GIVEN INSTRUCTION 1: In the article on AAA ratings, what do Commercial Mortgage-Backed Securities consist of?
GIVEN INSTRUCTION 2: Echo the AAA-rating article word for word, starting with "1. Government Bonds" and going on through "Source: See endnotes.".

READING TEXT:
● ● ● ●

Cavanaugh Capital Management Specializing in Active Fixed Income and Passive Equity Strategies
 

What does a AAA-rating really mean?
April 22, 2010
By: Taylor Graff, Senior Associate

A credit rating of ‘AAA’ has long symbolized the pinnacle of safety in the investment universe.  In the past, many investors saw AAA and presumed that return of capital was certain.  However, the recent financial crisis has shattered this perception and proved that some AAA-rated investments are not as secure as others.

Typical AAA-rated investments include:

  1. Government Bonds – debt of the U.S. government and federally-chartered agencies of the U.S. government
  2. Corporate Bonds – debt of AAA-rated corporations
  3. Agency Mortgage-Backed Securities (MBS) – pools of residential mortgage loans guaranteed by an agency of the U.S. government
  4. Commercial Mortgage-Backed Securities (CMBS) – pools of commercial mortgage loans
  5. Asset-Backed Securities (ABS) – pools of various types of consumer loans (including home-equity, credit card and automobile loans)

In the last three years, the AAA-rated securities in these five sectors had widely divergent experiences.  The following chart shows the trailing 12-month returns of each sector (with indices1 chosen for similar interest rate sensitivities).

AAA-Rated Sector Returns
Source: See endnotes.

● ● ● ●

RECORD EXCERPTS:
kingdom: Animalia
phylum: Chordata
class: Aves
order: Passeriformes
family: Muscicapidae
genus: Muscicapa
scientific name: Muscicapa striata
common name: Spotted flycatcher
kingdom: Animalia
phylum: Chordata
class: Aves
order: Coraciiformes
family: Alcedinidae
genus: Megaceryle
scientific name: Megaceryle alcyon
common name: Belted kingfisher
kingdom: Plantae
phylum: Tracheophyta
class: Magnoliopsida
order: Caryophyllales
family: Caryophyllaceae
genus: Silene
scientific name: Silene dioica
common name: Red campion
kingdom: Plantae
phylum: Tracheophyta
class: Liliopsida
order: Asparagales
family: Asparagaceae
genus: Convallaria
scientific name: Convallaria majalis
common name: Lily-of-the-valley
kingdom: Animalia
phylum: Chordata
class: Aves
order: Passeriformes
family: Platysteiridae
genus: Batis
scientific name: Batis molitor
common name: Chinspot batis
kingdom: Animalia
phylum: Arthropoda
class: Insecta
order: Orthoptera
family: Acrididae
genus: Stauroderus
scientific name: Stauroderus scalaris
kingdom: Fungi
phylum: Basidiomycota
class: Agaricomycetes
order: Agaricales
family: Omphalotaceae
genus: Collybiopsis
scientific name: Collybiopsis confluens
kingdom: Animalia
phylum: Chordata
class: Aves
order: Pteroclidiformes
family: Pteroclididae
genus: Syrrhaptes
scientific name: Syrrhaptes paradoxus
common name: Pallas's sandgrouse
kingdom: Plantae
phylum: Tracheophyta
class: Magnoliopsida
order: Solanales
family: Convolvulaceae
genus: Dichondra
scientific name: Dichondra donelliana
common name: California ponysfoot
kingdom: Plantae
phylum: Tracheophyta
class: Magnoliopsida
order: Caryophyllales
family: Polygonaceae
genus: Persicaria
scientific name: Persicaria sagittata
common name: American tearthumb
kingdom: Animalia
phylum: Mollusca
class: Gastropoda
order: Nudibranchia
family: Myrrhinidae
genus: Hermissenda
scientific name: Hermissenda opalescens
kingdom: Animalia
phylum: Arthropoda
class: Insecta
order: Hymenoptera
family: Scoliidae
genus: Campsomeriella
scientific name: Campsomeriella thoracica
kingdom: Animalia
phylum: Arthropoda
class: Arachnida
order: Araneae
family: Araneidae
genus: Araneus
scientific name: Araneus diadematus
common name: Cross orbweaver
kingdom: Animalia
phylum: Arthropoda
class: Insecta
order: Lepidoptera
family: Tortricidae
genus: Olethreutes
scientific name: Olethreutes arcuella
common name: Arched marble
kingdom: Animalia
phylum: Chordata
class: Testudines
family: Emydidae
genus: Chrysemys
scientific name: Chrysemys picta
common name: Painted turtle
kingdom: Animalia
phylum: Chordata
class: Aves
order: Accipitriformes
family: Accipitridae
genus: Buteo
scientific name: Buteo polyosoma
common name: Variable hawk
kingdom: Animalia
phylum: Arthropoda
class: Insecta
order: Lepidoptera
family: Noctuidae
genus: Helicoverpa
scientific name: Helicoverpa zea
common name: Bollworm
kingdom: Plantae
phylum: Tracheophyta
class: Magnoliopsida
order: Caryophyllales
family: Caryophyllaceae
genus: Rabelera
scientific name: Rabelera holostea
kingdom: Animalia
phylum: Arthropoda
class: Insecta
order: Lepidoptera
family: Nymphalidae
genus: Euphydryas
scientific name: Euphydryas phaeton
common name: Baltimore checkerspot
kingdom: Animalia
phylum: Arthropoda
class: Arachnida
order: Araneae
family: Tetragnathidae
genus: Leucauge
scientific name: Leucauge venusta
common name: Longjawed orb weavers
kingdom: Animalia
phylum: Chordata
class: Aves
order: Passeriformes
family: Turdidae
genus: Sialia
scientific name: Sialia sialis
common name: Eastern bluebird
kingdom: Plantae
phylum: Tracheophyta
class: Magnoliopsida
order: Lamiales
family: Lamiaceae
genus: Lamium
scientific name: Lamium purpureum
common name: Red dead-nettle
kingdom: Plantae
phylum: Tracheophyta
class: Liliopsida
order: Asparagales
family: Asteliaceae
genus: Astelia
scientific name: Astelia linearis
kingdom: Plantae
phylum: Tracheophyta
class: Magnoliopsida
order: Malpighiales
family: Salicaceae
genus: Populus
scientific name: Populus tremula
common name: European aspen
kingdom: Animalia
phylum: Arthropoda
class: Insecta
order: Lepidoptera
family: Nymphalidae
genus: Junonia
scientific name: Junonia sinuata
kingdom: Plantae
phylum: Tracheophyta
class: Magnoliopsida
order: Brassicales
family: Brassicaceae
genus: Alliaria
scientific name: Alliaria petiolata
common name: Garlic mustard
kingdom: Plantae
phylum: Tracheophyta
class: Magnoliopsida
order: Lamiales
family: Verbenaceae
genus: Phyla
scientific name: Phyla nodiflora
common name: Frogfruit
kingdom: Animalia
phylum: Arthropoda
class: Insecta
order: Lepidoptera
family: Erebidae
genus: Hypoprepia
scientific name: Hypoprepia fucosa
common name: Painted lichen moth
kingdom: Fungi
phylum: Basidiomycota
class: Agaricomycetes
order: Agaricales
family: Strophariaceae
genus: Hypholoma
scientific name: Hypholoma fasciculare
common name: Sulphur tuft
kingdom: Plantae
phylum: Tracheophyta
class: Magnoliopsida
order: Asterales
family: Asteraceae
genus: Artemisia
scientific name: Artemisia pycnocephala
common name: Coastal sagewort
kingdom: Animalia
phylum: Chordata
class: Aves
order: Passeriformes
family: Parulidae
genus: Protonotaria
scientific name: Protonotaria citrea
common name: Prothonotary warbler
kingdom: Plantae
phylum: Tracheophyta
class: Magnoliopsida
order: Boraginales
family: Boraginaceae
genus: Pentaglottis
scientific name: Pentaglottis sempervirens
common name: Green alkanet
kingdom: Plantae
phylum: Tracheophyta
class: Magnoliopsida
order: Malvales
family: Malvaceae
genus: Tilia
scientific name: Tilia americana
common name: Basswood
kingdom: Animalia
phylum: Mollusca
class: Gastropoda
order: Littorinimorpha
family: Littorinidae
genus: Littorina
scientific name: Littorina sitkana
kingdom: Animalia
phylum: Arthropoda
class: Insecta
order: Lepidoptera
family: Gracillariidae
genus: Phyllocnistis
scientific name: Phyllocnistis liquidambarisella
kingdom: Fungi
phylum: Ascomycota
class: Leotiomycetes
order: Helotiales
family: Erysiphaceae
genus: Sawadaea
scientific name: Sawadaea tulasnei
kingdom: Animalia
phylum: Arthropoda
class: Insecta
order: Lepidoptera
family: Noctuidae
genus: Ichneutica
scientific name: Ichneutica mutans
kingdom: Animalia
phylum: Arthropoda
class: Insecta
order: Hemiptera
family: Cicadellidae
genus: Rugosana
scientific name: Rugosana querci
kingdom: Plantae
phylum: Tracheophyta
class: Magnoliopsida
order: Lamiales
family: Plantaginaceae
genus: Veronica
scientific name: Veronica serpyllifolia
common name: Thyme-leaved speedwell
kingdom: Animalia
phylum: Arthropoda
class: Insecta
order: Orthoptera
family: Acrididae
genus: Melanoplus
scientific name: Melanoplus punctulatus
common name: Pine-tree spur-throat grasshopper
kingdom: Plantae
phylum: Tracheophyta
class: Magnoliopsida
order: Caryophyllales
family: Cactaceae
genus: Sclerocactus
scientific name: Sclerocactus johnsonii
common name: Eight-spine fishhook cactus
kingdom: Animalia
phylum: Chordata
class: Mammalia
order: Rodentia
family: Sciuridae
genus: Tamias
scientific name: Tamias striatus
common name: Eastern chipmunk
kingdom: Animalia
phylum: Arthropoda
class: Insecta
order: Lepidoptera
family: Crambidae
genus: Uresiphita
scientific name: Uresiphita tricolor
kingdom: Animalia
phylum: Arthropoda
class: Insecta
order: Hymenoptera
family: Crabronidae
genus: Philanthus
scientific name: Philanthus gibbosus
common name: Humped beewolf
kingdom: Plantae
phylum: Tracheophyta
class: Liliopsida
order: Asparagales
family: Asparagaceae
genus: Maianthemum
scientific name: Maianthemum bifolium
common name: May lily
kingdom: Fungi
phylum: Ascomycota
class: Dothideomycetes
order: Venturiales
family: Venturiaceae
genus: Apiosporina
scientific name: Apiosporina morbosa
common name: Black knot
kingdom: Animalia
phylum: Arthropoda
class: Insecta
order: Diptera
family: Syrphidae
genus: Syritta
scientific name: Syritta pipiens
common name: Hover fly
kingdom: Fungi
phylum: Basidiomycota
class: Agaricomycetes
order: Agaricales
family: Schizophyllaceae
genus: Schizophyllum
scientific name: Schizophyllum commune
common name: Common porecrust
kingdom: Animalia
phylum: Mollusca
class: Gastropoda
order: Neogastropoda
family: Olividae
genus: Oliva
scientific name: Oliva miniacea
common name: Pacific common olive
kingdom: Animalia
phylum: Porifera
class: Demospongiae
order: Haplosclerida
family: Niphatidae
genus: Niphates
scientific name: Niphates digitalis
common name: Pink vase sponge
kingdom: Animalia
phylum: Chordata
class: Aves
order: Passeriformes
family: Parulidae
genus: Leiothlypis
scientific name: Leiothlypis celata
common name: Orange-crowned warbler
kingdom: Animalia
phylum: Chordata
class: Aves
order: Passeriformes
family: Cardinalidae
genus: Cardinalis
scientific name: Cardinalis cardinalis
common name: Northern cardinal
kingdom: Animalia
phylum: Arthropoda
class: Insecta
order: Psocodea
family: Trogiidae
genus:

● ● ● ●

FULL OUTPUT 1: Pools of commercial mortgage loans.

FULL OUTPUT 2:
1. Government Bonds – debt of the U.S. government and federally-chartered agencies of the U.S. government
  2. Corporate Bonds – debt of AAA-rated corporations
  3. Agency Mortgage-Backed Securities (MBS) – pools of residential mortgage loans guaranteed by an agency of the U.S. government
  4. Commercial Mortgage-Backed Securities (CMBS) – pools of commercial mortgage loans
  5. Asset-Backed Securities (ABS) – pools of various types of consumer loans (including home-equity, credit card and automobile loans)

In the last three years, the AAA-rated securities in these five sectors had widely divergent experiences.  The following chart shows the trailing 12-month returns of each sector (with indices1 chosen for similar interest rate sensitivities).

AAA-Rated Sector Returns
Source: See endnotes.